OPINION: Eros’s quiver holds piercing influence

Marissa Contreras
Managing Editor
Published Tuesday, Sept. 10, 2024

According to Greek mythology, it is said that the god Hephaestus allowed for two beings to become one after the god Zeus separated them.

This became evident on the Friday of the first week of school. Where exactly? The Kinesiology Convocation Building Green Greek Showcase.

He didn’t come right away, but when he did, I didn’t notice. I was talking to my friend, not caring about the crowd of smelly, sweaty college students.

Marissa Contreras portrait
Marissa Contreras

Then I felt the tug of my heart turn me around, and there he was. Talking among his bros. They looked dumb, but he didn’t.

I wanted to go up to him, but the worst scenario played out immediately in my mind. What if I stuttered my words? What if I fell on my face? What if in the process of going up to him, I stumbled on a rock, did a flip and ripped my pants? I’d cry. So I did none of that. Instead, I sat back and stared and stared and stared.

In another version of the myth, Zeus separates humans out of fear that they’d be too perfect. Despite the heat, ants eating me alive, loud college students and dancing Greeks, the only thing we had in common was this myth.
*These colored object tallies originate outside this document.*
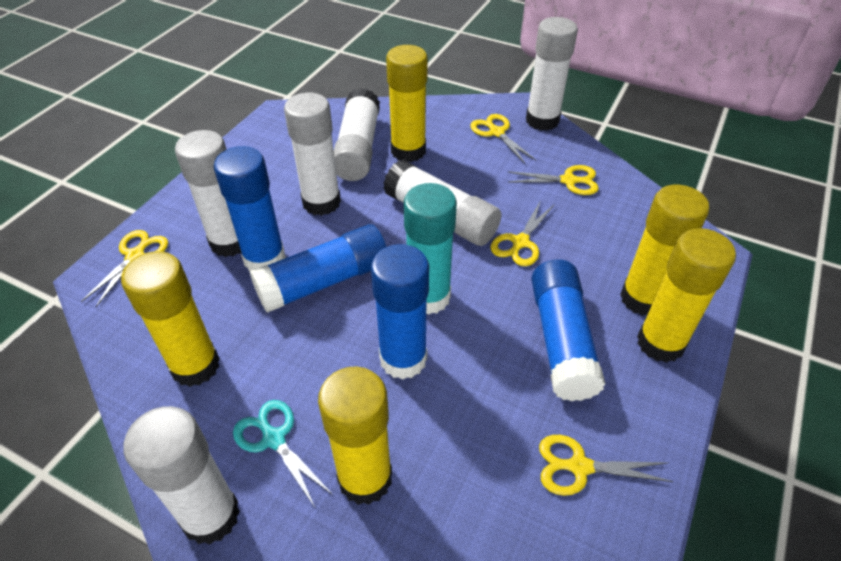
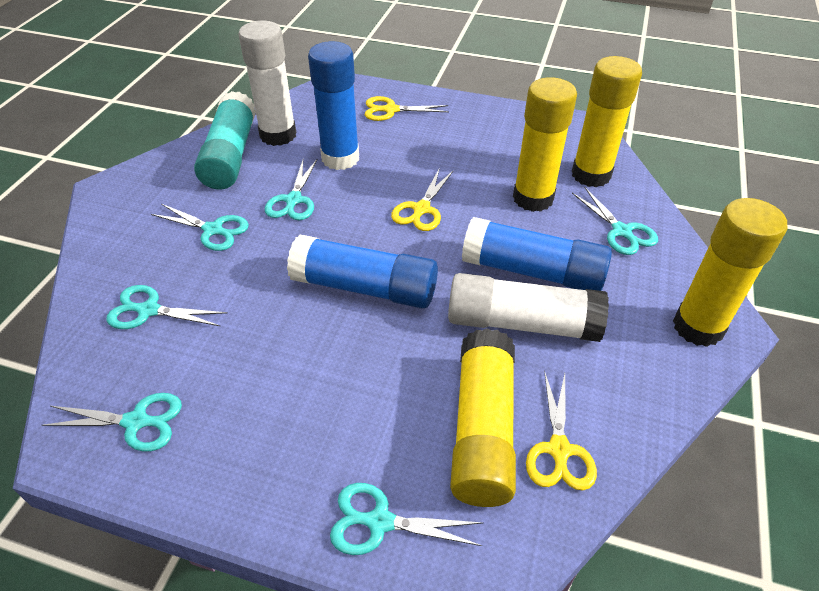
blue glue stick: [214,146,286,271] [250,224,387,312] [371,244,429,380] [531,259,605,401] = 4 -> [287,234,438,309] [308,41,359,170] [462,217,612,291] = 3
turquoise scissors: [233,400,333,507] = 1 -> [42,393,182,452] [106,285,227,329] [151,204,249,251] [265,159,317,220] [330,483,483,555] [572,188,658,255] = 6
white glue stick: [123,406,240,545] [175,130,241,257] [284,92,341,216] [334,88,380,181] [384,160,501,246] [526,17,578,131] = 6 -> [238,21,296,146] [448,273,609,342] = 2
yellow glue stick: [121,251,220,387] [318,367,392,505] [386,45,428,162] [620,185,709,316] [637,228,736,363] = 5 -> [450,329,516,507] [513,77,577,212] [572,56,642,187] [673,198,787,347] = 4
yellow scissors: [81,230,168,307] [470,114,536,163] [490,200,555,266] [508,165,599,195] [539,435,673,496] = 5 -> [365,96,449,121] [391,168,453,231] [526,370,597,490] = 3

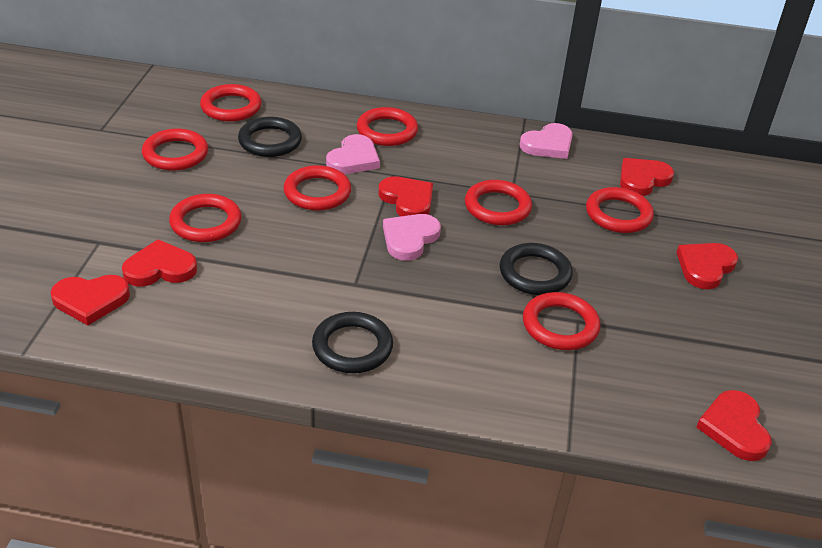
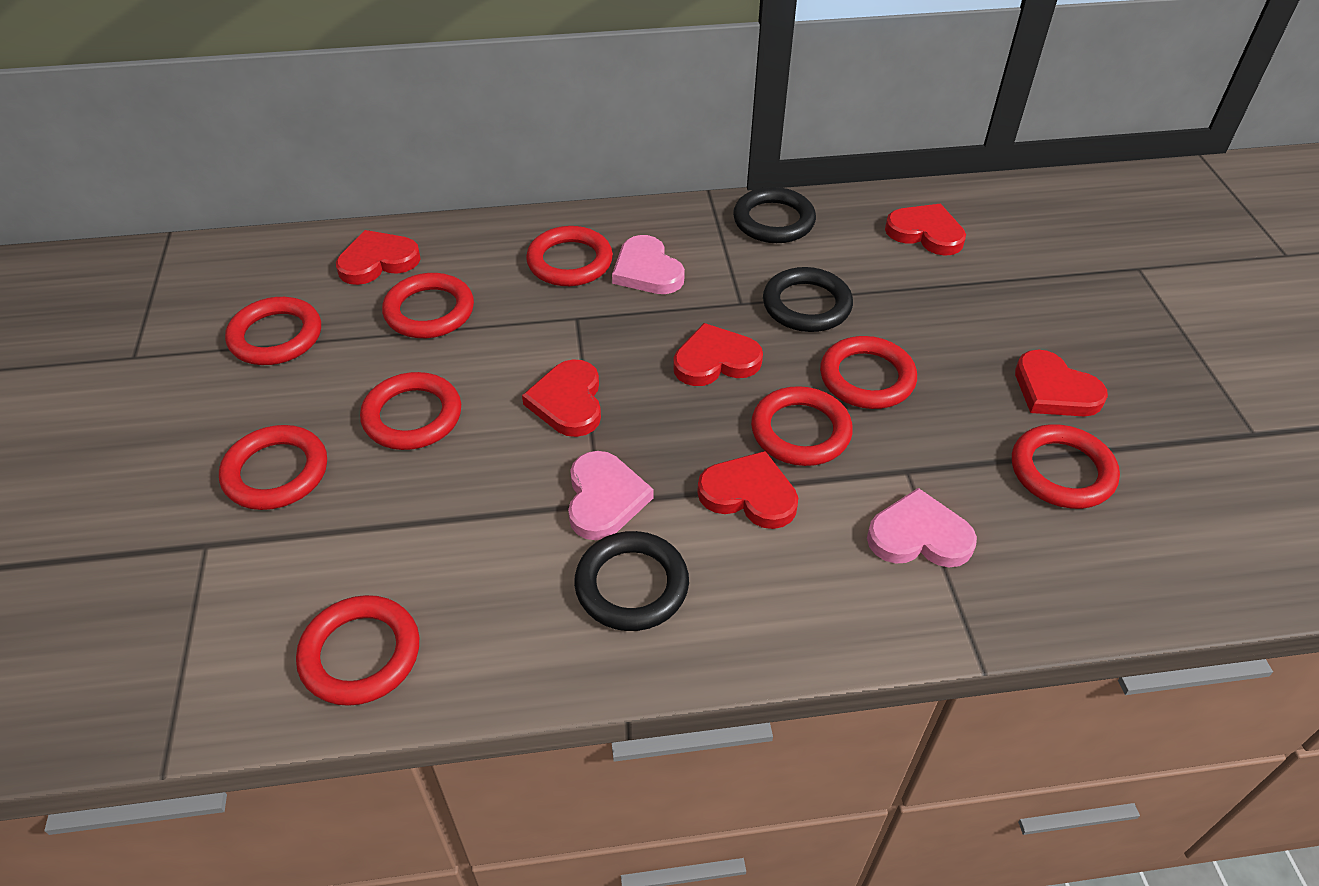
red ring: [142,128,208,171] [169,194,242,242] [200,84,262,122] [284,165,351,211] [357,107,418,146] [465,180,532,225] [523,292,600,350] [586,187,654,233] = 8 -> [219,425,327,510] [225,297,321,365] [296,595,419,706] [360,372,461,450] [382,273,474,338] [526,226,613,286] [751,386,853,466] [820,336,917,409] [1012,424,1120,509] = 9

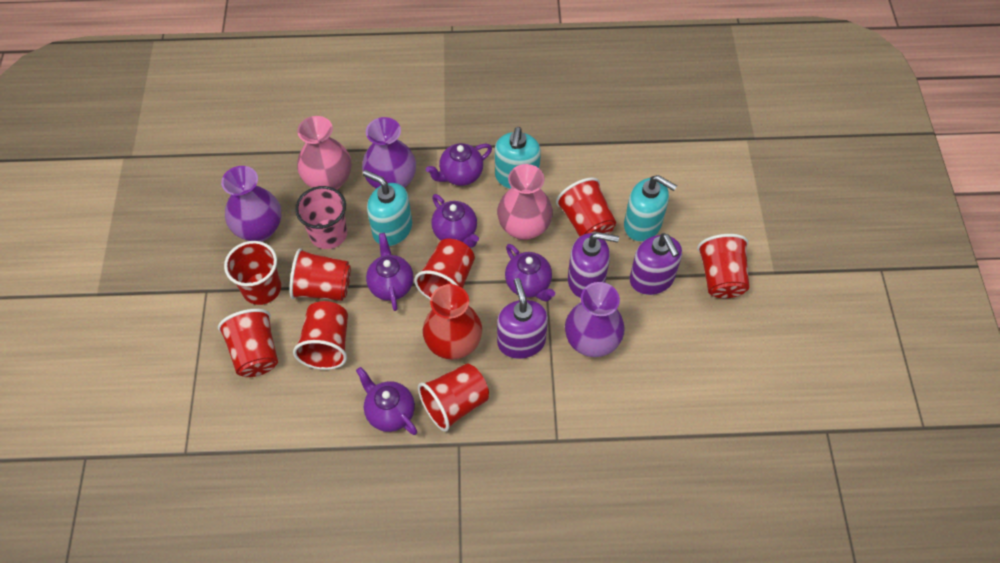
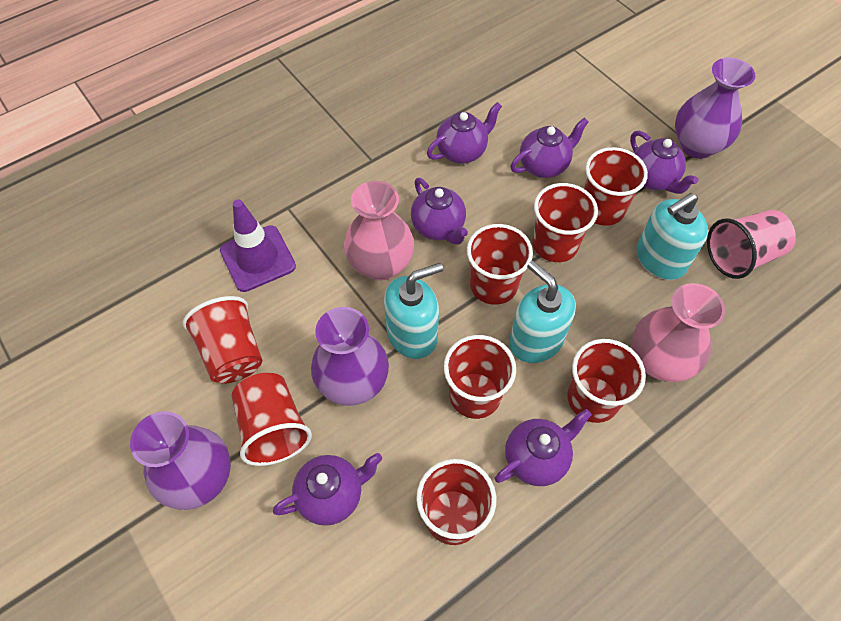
purple soap dispenser: [497,278,548,359] [568,232,619,298] [630,233,682,295] = 3 -> none = 0
purple teapot: [356,367,417,435] [366,233,414,311] [426,143,492,186] [432,194,479,248] [505,244,555,301] = 5 -> [273,453,382,526] [411,178,468,245] [427,102,502,164] [495,409,592,486] [511,117,589,178] [630,131,699,194] = 6
purple traffic cone: none = 0 -> [220,199,296,292] = 1
red vase: [423,284,482,360] = 1 -> none = 0

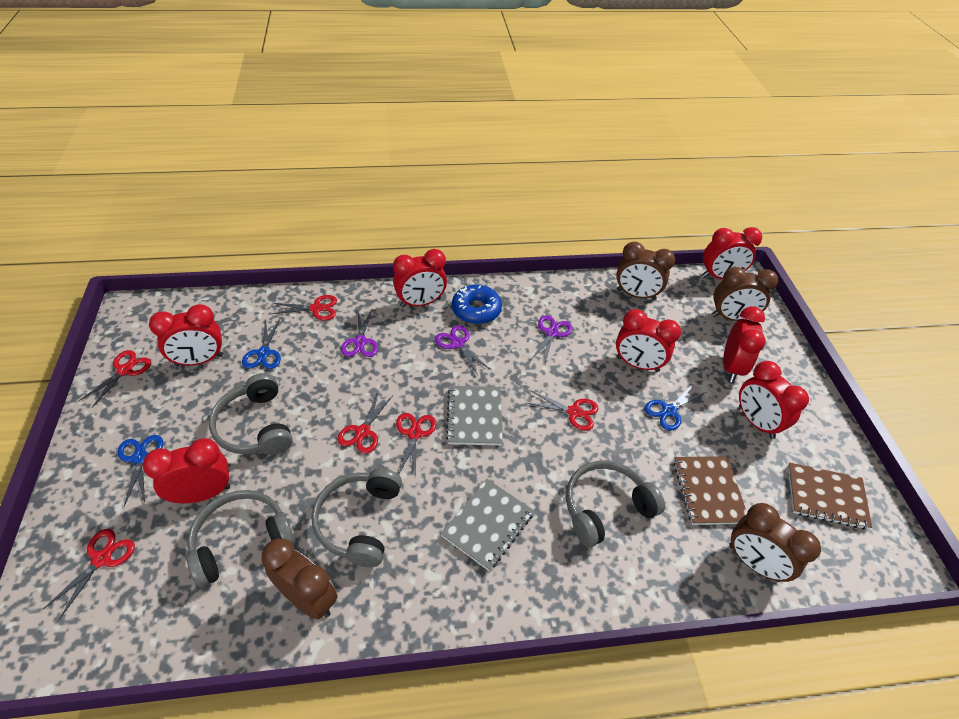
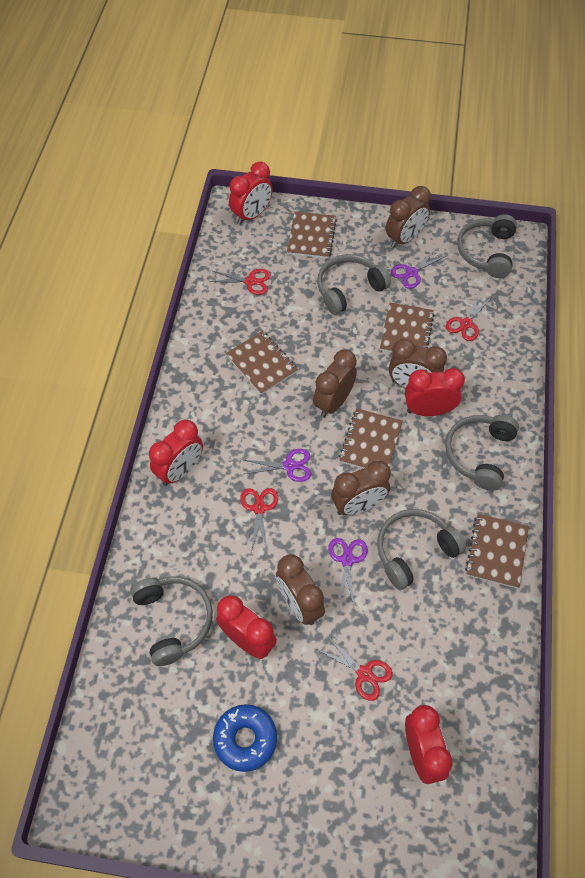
blue scissors: [118,435,163,506] [242,319,281,369] [645,383,706,431] = 3 -> none = 0
brown clock: [261,538,338,619] [616,241,675,300] [711,267,778,321] [729,503,821,582] = 4 -> [276,554,325,625] [313,349,357,418] [331,460,391,515] [386,186,431,248] [389,339,447,388] = 5
brown notebook: [673,456,747,525] [788,463,872,530] = 2 -> [225,331,298,395] [287,211,337,259] [339,408,403,469] [380,303,434,353] [465,514,529,589] = 5
grey headphones: [187,490,295,588] [209,373,293,455] [311,468,402,567] [566,461,665,547] = 4 -> [131,576,213,666] [317,254,391,315] [377,509,466,590] [445,415,519,491] [457,214,517,278] = 5
grey notebook: [441,479,534,571] [446,386,503,445] = 2 -> none = 0
red clock: [143,438,230,503] [149,304,223,366] [393,249,447,308] [616,309,681,372] [702,227,762,279] [723,306,765,382] [739,361,809,439] = 7 -> [149,420,203,486] [216,595,277,659] [229,162,273,225] [405,368,465,416] [405,705,452,784] = 5
red scissors: [43,529,135,619] [79,350,151,408] [272,295,337,320] [337,393,392,454] [396,413,437,479] [527,390,599,431] = 6 -> [209,269,271,295] [240,488,278,552] [317,636,393,701] [446,294,491,341] = 4

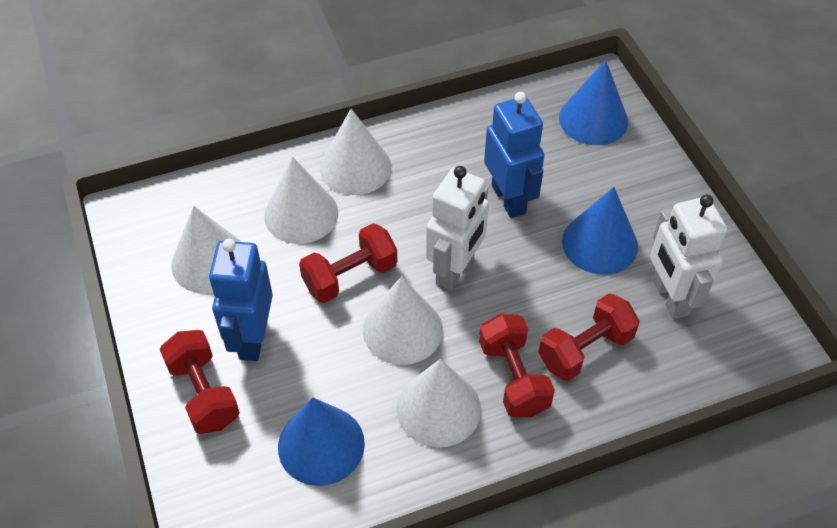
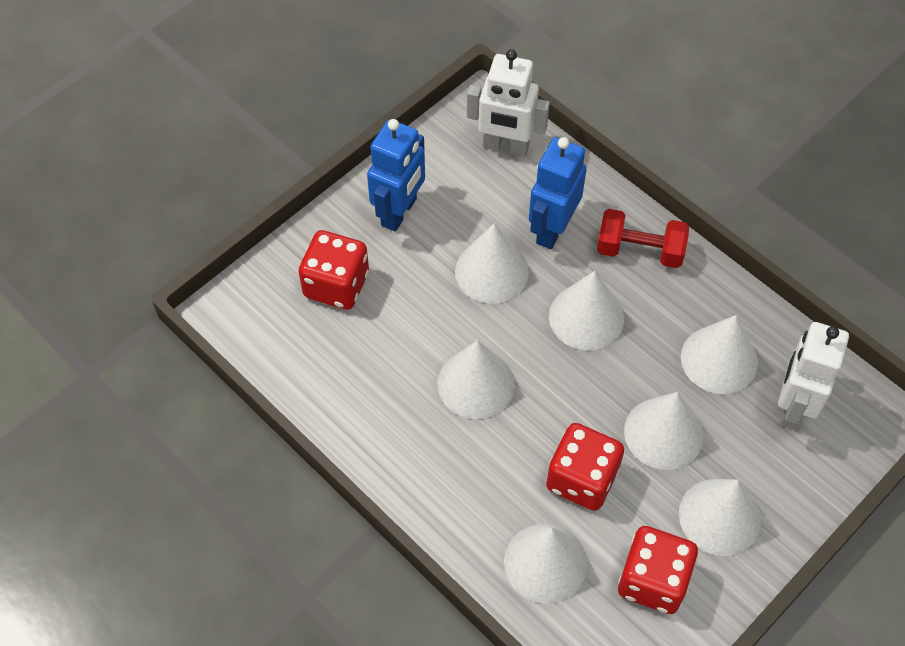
blue cone: [278,397,365,486] [559,60,628,145] [562,187,638,275] = 3 -> none = 0
red dice: none = 0 -> [299,230,369,310] [546,423,624,511] [618,526,698,614] = 3
red dumbbell: [160,330,240,434] [299,223,397,303] [479,314,555,418] [538,294,640,381] = 4 -> [597,209,689,268] = 1
white cone: [171,206,241,294] [264,157,338,244] [320,109,391,195] [363,276,443,365] [397,359,481,447] = 5 -> [437,340,515,419] [455,223,529,304] [504,524,587,604] [549,271,624,350] [624,392,703,470] [679,479,761,556] [681,315,758,394] = 7

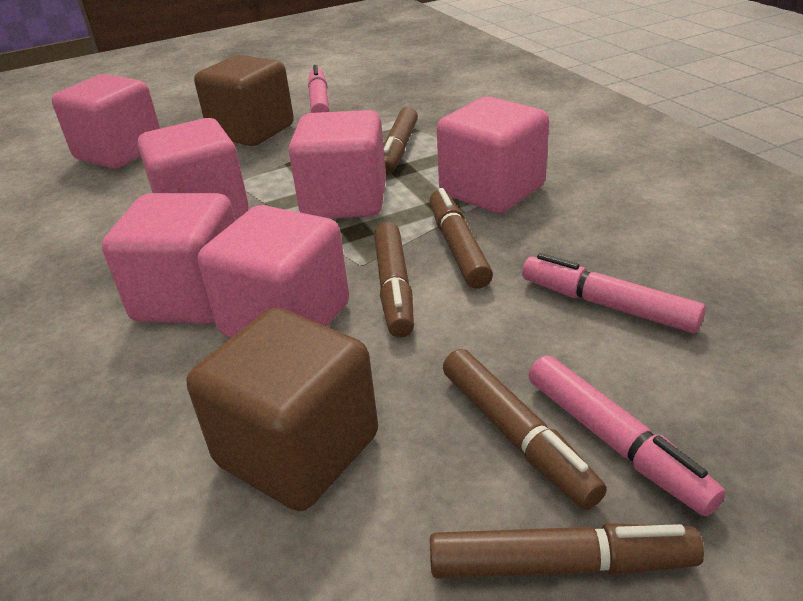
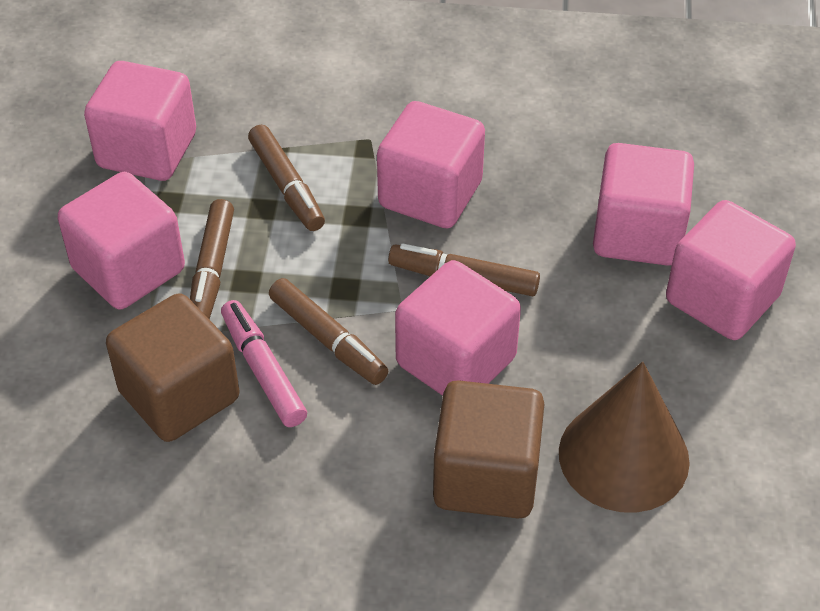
brown cone: none = 0 -> [559,361,690,513] = 1
brown marker: [374,222,414,338] [383,107,418,176] [430,188,493,289] [430,523,704,578] [443,349,607,510] = 5 -> [190,199,234,319] [248,125,325,231] [269,278,388,385] [388,243,540,296] = 4
pink marker: [308,65,329,113] [522,253,706,333] [529,355,726,516] = 3 -> [221,300,307,427] = 1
I felt less than perfect and maybe that’s why I needed my other half.

One foot in front of the other, waving his hands around, throwing up what seemed to be gang signs to my non-Achaean eyes.

I tend to be delusional, so my brain got carried away as I looked at their letters. Beta means house. I wonder if being with him would feel like home. Iota means a small amount. Will he give me an iota of attention? Omega means the last of the series. Would he be my end and my beginning? Lastly, Lambda, wavelength. Would we be on the same one?

When he came up to me and said hey, I gasped. Is this how Eurydice felt when she first saw Orpheus? As he kept walking, I didn’t want him to turn around. I wanted to believe he might love me enough to get me out of hell. Or Laredo heat, anyway. But wait. In the myth, he turns around because he loves her. Did I want him to turn?  When he did, I heard the strums of a lyre. Was I lying to myself? Was this all a myth?

The semester is just beginning and recruitment week is only starting. We have the rest of the semester to find our way back to each other. And I’m hoping Hephaestus approves. Hephaestus, if you didn’t know, is also the Greek god of blacksmiths. Hopefully our union will be as strong as the chains he made for the gods. In the meantime, I’ll continue to look at him in the distance and stare, and stare and stare.